Data section:
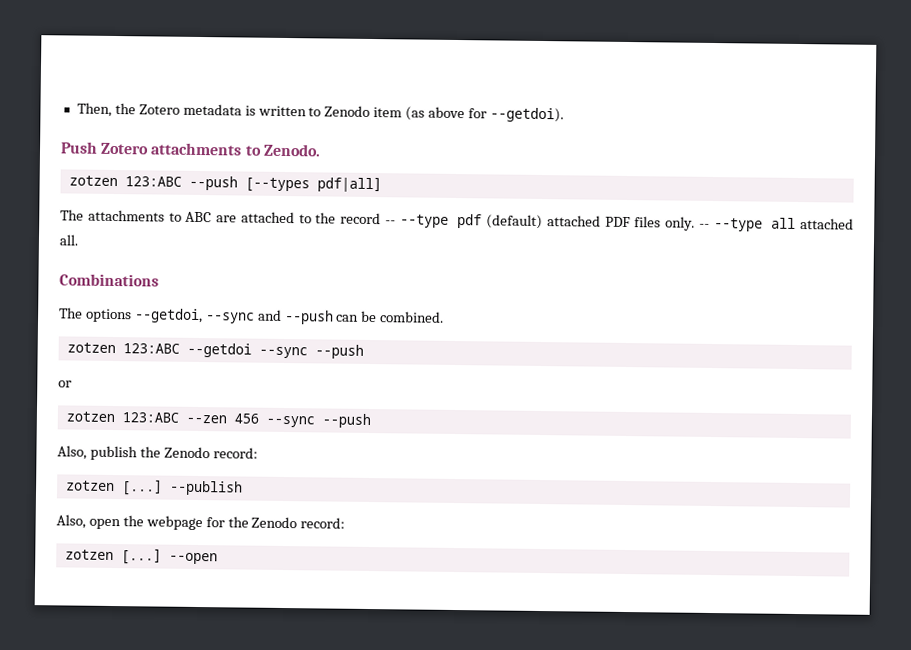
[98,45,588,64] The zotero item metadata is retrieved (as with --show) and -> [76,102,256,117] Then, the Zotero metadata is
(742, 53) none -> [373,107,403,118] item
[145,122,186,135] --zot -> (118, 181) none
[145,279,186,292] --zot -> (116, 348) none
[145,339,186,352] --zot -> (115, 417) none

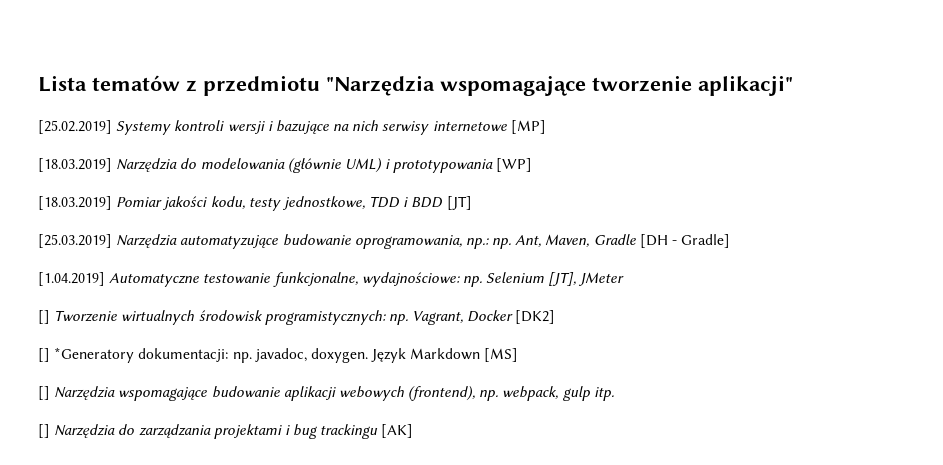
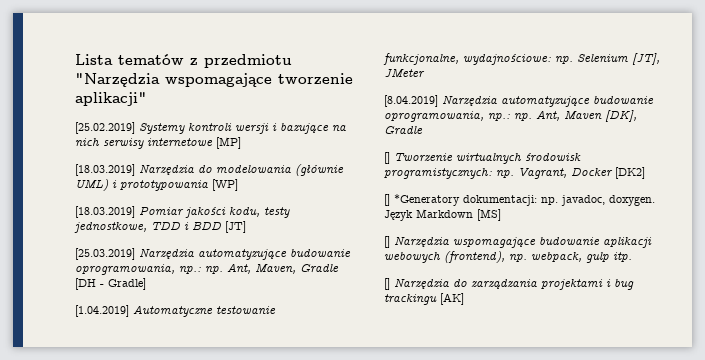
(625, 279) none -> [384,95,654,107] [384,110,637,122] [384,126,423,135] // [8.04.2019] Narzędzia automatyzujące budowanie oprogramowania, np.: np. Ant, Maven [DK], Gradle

Exercise details: Go through the listing above and find each line that contains "none", then copy it.

Response to this task:
(742, 53) none -> [373,107,403,118] item
[145,122,186,135] --zot -> (118, 181) none
[145,279,186,292] --zot -> (116, 348) none
[145,339,186,352] --zot -> (115, 417) none
(625, 279) none -> [384,95,654,107] [384,110,637,122] [384,126,423,135] // [8.04.2019] Narzędzia automatyzujące budowanie oprogramowania, np.: np. Ant, Maven [DK], Gradle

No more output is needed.